Carelessness, or simply failing to adhere to security policies, is unfortunately common. Risks can also come from individuals who intentionally misuse their access to data, or those working remotely without the tools, or knowledge, to protect the confidentiality and integrity of the sensitive information they have access to.
Despite this, more than half of organisations do not see careless employees as the biggest barrier to secure remote working, in fact, it is the complexity of the technology deployed to keep data safe that most regard as the greatest problem. Remote workers are, according to 54% of organisations, usually willing to comply with security measures put in place to protect data, but lack the necessary skills and technologies to do so. Not only are organisations concerned that this knowledge gap leaves them vulnerable to attack, but it also highlights the area they believe is most likely to cause them to be non-compliant.
It is vital to ensure you have thorough and up to date security software and measures in place, but when the complexity of these measures exceeds the skills of those most in need of them, you unintentionally create another point of vulnerability for yourself, leaving the door wide open to potential data breaches.
Encryption ensures data protection
One answer to this problem is encryption, which is itself recommended by GDPR Article 32. Encrypted devices effectively kill two birds with one stone, aiding compliance with GDPR, and providing a simple method of cyber security, ensuring data is protected wherever it resides.
If data isn’t encrypted, it can easily and quickly be compromised. Knowing who has accessed it and from what location, and on what devices the information resides, is essential. Whilst this can be difficult across a fragmented IT environment, protecting sensitive information and intellectual property – be it from malicious or disgruntled employees stealing data, or those unintentionally breaching data use policies – should be a priority for all organisations.
By equipping employees with simple to use devices featuring strong hardware encryption, for instance, an organisation can track and trace use by whitelisting on the IT infrastructure, blocking access to all non-approved media.

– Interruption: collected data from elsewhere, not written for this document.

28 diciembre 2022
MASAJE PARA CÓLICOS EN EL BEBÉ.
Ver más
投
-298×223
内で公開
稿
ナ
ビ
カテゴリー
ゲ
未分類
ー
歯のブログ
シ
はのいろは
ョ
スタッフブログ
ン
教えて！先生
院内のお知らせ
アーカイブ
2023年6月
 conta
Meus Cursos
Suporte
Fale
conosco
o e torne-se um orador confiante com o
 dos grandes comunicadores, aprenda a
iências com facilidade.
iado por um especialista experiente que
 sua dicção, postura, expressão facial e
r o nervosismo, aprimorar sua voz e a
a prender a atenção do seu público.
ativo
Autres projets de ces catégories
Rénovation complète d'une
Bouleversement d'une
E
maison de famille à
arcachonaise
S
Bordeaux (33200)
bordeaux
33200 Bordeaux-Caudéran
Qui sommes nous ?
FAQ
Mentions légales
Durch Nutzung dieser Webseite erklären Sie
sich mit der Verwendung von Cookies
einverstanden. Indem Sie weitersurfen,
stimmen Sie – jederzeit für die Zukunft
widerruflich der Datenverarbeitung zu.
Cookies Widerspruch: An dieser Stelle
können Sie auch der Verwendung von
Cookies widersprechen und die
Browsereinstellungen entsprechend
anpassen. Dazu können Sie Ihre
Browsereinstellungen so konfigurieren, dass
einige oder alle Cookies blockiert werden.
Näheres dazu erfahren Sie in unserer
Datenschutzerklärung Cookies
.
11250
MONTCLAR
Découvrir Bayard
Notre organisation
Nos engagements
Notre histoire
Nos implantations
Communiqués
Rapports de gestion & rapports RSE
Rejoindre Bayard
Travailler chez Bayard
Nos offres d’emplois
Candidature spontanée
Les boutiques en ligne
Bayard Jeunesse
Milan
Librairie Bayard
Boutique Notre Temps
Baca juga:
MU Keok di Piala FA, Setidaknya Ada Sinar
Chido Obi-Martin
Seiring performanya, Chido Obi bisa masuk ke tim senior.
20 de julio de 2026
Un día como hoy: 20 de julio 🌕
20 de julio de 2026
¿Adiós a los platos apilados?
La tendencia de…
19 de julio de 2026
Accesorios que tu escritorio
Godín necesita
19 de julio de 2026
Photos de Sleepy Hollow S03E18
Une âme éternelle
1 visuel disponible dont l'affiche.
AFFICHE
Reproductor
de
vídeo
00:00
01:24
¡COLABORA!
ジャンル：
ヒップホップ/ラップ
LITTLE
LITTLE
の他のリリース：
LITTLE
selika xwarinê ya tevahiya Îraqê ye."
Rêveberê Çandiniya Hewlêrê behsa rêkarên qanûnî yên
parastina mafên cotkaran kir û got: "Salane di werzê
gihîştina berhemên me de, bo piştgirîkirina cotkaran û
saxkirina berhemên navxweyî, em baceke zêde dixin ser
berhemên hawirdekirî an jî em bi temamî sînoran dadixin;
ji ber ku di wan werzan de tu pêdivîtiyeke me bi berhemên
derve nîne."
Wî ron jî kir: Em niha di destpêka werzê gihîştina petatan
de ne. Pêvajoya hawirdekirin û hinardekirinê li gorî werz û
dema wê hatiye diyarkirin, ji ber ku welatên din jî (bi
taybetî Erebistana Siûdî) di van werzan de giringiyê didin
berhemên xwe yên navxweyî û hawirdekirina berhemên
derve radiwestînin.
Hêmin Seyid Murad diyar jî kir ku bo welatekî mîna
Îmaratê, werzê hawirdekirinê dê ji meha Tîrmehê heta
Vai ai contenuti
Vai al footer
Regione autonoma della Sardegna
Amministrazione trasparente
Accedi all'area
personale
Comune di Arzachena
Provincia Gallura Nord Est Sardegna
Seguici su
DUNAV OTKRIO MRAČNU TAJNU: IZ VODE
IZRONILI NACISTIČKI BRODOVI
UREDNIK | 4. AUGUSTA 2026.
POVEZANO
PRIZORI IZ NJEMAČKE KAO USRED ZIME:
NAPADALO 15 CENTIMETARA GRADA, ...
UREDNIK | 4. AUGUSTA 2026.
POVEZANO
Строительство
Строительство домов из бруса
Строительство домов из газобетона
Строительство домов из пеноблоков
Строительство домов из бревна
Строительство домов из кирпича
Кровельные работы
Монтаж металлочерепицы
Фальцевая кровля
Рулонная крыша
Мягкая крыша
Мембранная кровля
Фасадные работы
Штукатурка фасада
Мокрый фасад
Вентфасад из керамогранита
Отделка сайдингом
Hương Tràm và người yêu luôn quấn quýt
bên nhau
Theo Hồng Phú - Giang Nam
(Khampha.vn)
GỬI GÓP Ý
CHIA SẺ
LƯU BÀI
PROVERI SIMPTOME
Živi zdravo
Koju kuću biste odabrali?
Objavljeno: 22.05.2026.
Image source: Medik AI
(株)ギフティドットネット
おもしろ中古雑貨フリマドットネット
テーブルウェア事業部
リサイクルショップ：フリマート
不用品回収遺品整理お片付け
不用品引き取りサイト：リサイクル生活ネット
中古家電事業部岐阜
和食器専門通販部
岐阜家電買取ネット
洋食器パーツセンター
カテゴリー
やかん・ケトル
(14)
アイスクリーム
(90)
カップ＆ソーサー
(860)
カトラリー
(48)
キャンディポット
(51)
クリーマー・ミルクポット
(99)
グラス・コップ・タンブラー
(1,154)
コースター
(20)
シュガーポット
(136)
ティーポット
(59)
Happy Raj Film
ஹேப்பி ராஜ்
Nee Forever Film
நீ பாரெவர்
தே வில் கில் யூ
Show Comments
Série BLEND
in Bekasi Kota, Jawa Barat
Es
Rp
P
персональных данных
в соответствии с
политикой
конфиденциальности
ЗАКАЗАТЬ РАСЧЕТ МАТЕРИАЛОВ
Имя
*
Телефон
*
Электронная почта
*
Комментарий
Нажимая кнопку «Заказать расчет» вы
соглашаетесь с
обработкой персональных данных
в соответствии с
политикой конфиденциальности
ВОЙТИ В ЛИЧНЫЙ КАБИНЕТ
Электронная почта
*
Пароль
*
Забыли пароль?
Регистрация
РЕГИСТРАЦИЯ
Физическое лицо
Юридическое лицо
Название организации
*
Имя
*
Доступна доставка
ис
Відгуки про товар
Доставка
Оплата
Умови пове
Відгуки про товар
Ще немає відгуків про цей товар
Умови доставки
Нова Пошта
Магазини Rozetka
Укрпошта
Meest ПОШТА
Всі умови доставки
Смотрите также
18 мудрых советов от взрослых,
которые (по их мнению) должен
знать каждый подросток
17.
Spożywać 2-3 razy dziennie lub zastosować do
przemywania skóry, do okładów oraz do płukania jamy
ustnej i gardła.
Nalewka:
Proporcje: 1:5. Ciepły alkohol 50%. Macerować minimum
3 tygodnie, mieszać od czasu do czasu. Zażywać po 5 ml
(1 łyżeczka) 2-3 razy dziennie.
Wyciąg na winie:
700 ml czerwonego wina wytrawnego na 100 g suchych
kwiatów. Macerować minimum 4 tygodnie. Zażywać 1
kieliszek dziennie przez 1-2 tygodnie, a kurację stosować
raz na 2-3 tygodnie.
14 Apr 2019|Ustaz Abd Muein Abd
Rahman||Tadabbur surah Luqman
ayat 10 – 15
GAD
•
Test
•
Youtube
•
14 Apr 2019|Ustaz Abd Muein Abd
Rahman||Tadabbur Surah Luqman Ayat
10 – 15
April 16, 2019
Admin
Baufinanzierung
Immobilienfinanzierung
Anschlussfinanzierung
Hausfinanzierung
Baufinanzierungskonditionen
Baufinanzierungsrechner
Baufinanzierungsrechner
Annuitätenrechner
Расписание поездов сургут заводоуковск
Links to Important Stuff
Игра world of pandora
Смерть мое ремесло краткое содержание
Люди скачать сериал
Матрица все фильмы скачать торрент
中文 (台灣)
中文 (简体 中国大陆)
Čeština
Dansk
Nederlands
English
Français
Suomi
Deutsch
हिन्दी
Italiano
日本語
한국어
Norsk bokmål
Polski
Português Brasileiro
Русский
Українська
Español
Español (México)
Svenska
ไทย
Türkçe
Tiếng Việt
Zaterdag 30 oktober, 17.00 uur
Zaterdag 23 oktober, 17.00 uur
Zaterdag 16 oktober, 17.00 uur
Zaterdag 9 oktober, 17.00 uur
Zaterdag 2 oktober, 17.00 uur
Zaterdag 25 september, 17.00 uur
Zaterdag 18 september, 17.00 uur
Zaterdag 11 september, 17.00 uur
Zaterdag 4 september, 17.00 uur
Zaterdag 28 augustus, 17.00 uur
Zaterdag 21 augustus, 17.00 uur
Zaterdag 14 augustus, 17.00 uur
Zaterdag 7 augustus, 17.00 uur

Disabling outdated user accounts when employees exit an organisation, implementing strong password policies, limiting account privileges, updating these regularly and controlling access to corporate systems, are all crucial to keep data secure.
There is no doubt that public sector organisations across the UK have spent more time and effort than most in ensuring they are compliant with the latest data protection legislation, but technology is often updated at a pace that far outstrips the training programmes available for employees. Encrypted hardware is a simple and effective solution to the insidious problem of human error. When deployed alongside strong compliance policies and effective employee training, this will ensure your security is airtight.